◆ **Supplied text**:

═══

A computer program product may be provided, adapted to cause programmable apparatus to implement any of these methods.

Apparatus may be provided, configured to implement a method according to any of these methods. In general, the present disclosure relates at least to a method of using different intra-prediction modes within a block of a video frame, where this is useable to exploit spatial redundancies within blocks and lead to a reduction in the size of the bitstream. In an example, each sample of the block undergoes intra-prediction using a different direction, where the change in direction may be inferred based upon, for example, the directions used at the boundaries of the block.

═══

◆ **Information shown**:
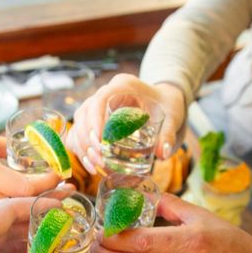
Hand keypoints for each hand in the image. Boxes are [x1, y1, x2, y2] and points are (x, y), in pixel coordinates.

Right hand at [66, 74, 185, 173]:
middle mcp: (105, 94)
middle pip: (84, 114)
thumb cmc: (168, 105)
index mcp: (122, 86)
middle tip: (100, 161)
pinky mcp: (95, 122)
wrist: (165, 103)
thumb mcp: (173, 116)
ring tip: (96, 167)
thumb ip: (169, 134)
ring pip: (78, 126)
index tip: (101, 142)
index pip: (99, 99)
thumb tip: (163, 153)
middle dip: (88, 140)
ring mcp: (97, 108)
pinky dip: (81, 151)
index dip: (95, 120)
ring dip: (83, 148)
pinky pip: (79, 135)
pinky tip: (91, 166)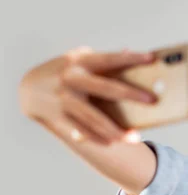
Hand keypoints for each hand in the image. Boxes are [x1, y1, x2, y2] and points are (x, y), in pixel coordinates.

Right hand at [19, 47, 156, 144]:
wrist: (29, 87)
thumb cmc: (65, 71)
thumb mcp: (80, 60)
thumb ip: (104, 59)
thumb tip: (129, 51)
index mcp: (80, 62)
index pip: (109, 59)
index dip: (130, 58)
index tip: (151, 58)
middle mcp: (71, 78)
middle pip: (105, 88)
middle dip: (130, 94)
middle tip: (152, 101)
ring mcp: (62, 98)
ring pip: (93, 117)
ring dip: (115, 130)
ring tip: (135, 138)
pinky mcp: (57, 116)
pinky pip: (81, 131)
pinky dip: (97, 139)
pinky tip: (113, 144)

═══

◆ **What the task requires**: Decide whether each statement below agrees with the passage on intra-prediction, answering yes or no and quoting the words of the passage that settle it. 1. Each sample of a block can be intra-predicted in its own direction. 2. The change in direction has to be signaled separately for every sample. 3. Using different intra-prediction modes within a block is meant to make the bitstream larger.

◆ **Task result**:
1. Yes: "each sample of the block undergoes intra-prediction using a different direction"
2. No: "the change in direction may be inferred based upon, for example, the directions used at the boundaries of the block"
3. No: "lead to a reduction in the size of the bitstream"